Agustín recibía, de manera regular, un generoso estipendio de parte de sus benefactoras, con el propósito de sostener sus estudios, que le permitía vivir muy cómodamente. Aunado a lo anterior contaba con una agradable presencia física y la facilidad de verbo que provenía de su cultivada educación. Todo lo anterior le allanó considerablemente el camino cuando se propuso conquistar a Andrea. Los meses que vivieron juntos fueron idílicos. Agustín se sentía el hombre mas dichoso del mundo, y así lo dejaba saber a quien quisiera escucharle. Dentro de su cabeza bullían planes para la vida que vivirían juntos.

Todo ello terminó abruptamente la mañana que Agustín despertó, para encontrar que ella, también, se había ido. Andrea le llamó por teléfono un par de días después y le sacó de la incertidumbre: "Agustín, no te enojés conmigo. Simplemente comprendí que no puedo vivir con vos. No malinterpretés, no sos vos... soy yo". Y luego colgó, dejándolo desolado.
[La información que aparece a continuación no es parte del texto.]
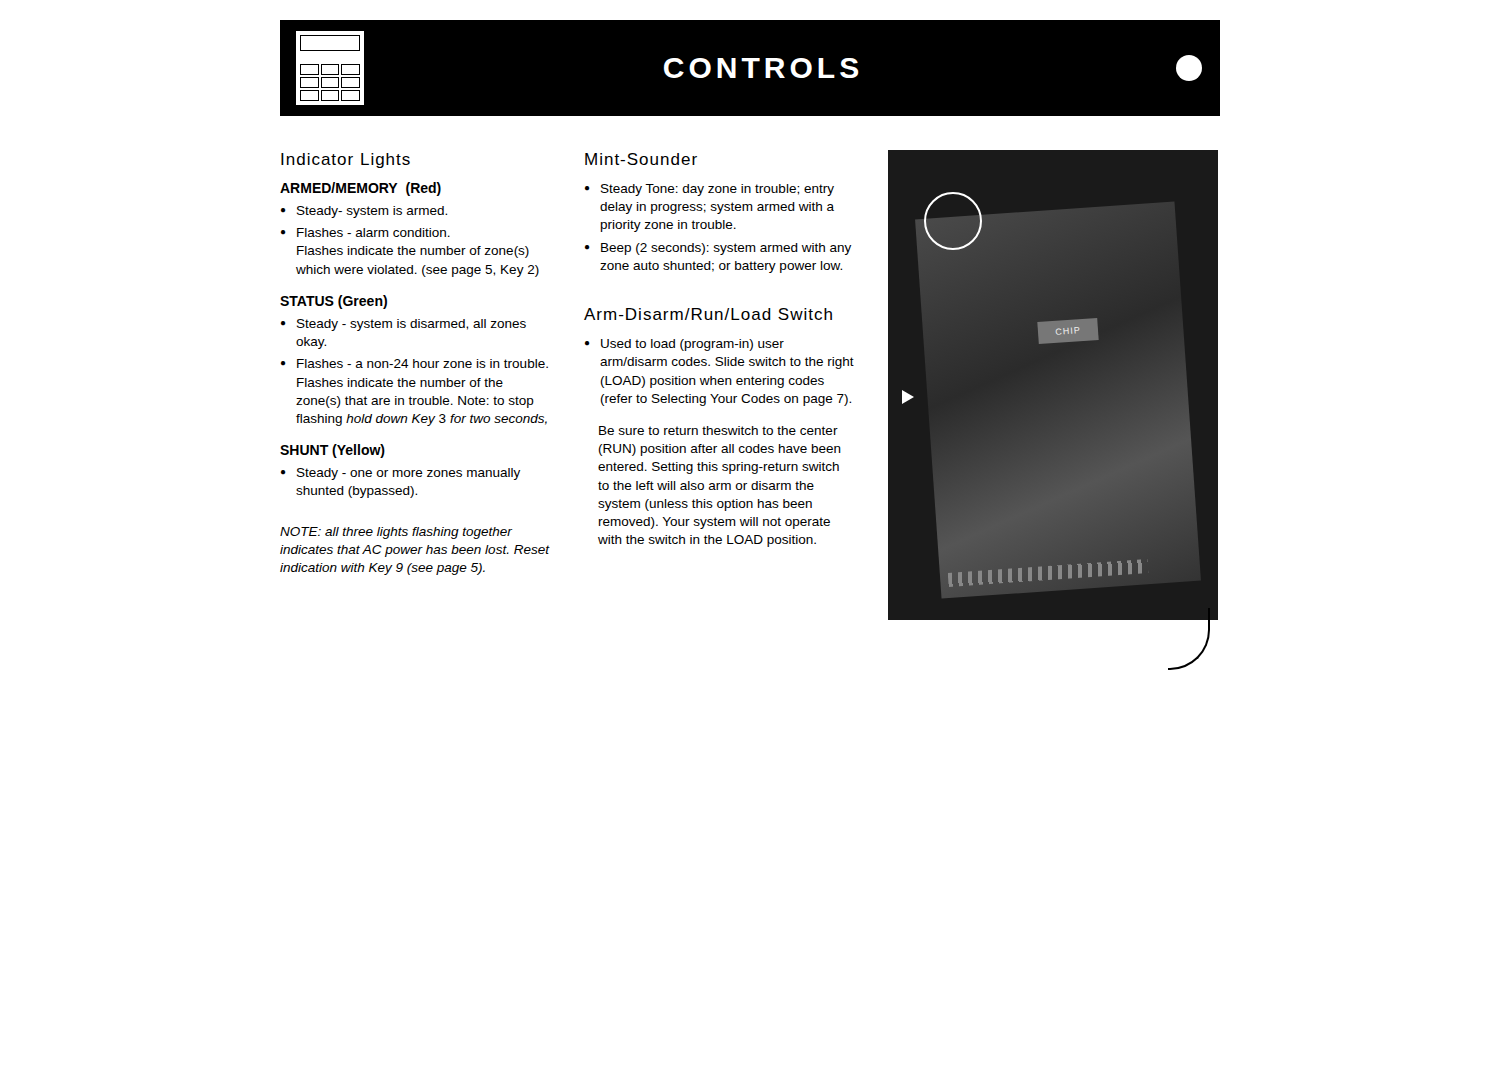CONTROLS
Indicator Lights
ARMED/MEMORY (Red)
Steady- system is armed.
Flashes - alarm condition. Flashes indicate the number of zone(s) which were violated. (see page 5, Key 2)
STATUS (Green)
Steady - system is disarmed, all zones okay.
Flashes - a non-24 hour zone is in trouble. Flashes indicate the number of the zone(s) that are in trouble. Note: to stop flashing hold down Key 3 for two seconds,
SHUNT (Yellow)
Steady - one or more zones manually shunted (bypassed).
NOTE: all three lights flashing together indicates that AC power has been lost. Reset indication with Key 9 (see page 5).
Mint-Sounder
Steady Tone: day zone in trouble; entry delay in progress; system armed with a priority zone in trouble.
Beep (2 seconds): system armed with any zone auto shunted; or battery power low.
Arm-Disarm/Run/Load Switch
Used to load (program-in) user arm/disarm codes. Slide switch to the right (LOAD) position when entering codes (refer to Selecting Your Codes on page 7).
Be sure to return theswitch to the center (RUN) position after all codes have been entered. Setting this spring-return switch to the left will also arm or disarm the system (unless this option has been removed). Your system will not operate with the switch in the LOAD position.
CHIP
Por seis meses, Agustín se sumió en la desesperación, durmiendo menos y bebiendo mas de lo que su organismo podía tolerar. Al final resolvió levantarse de su pena, al darse cuenta de que la mujer a cuyos pies había depositado su corazón, le había desechado. No comprendía el porqué pero sabía, y estaba resuelto a asumirlo, que no iba a recuperarla.

Siguieron años que Agustín dedicó a coleccionar mujeres, a seducirlas y desecharlas, sin involucrar sus propios sentimientos en las transacciones, ni importarle que alguna de ellas pudiera tenerlos. No recordaba ya cuantas mujeres habían servido para saciar sus apetititos y garantizarle placer a sus sentidos. No sabía cuantos abortos había costeado, o cuantos silencios había comprado.

Aun tiempo después, con el título que confirmaba su especialidad como psicólogo clínico colgando en la pared de su lujoso despacho, Agustín había sostenido un breve noviazgo con la mujer que ahora era su esposa, y cuyo mayor mérito era ser hija del fundador de la clínica de especialidades a la que estaba asociado.

Agustín volvió a ver la misiva que sostenía en la mano. Pensó en las incontables mujeres que había conocido y que, de muchas formas, habían influenciado su vida. Pensaba en la ironía de que nunca había entendido, siquiera superficialmente, a ninguna de ellas. A ninguna, hasta el día en que Soledad cruzó la puerta de su despacho.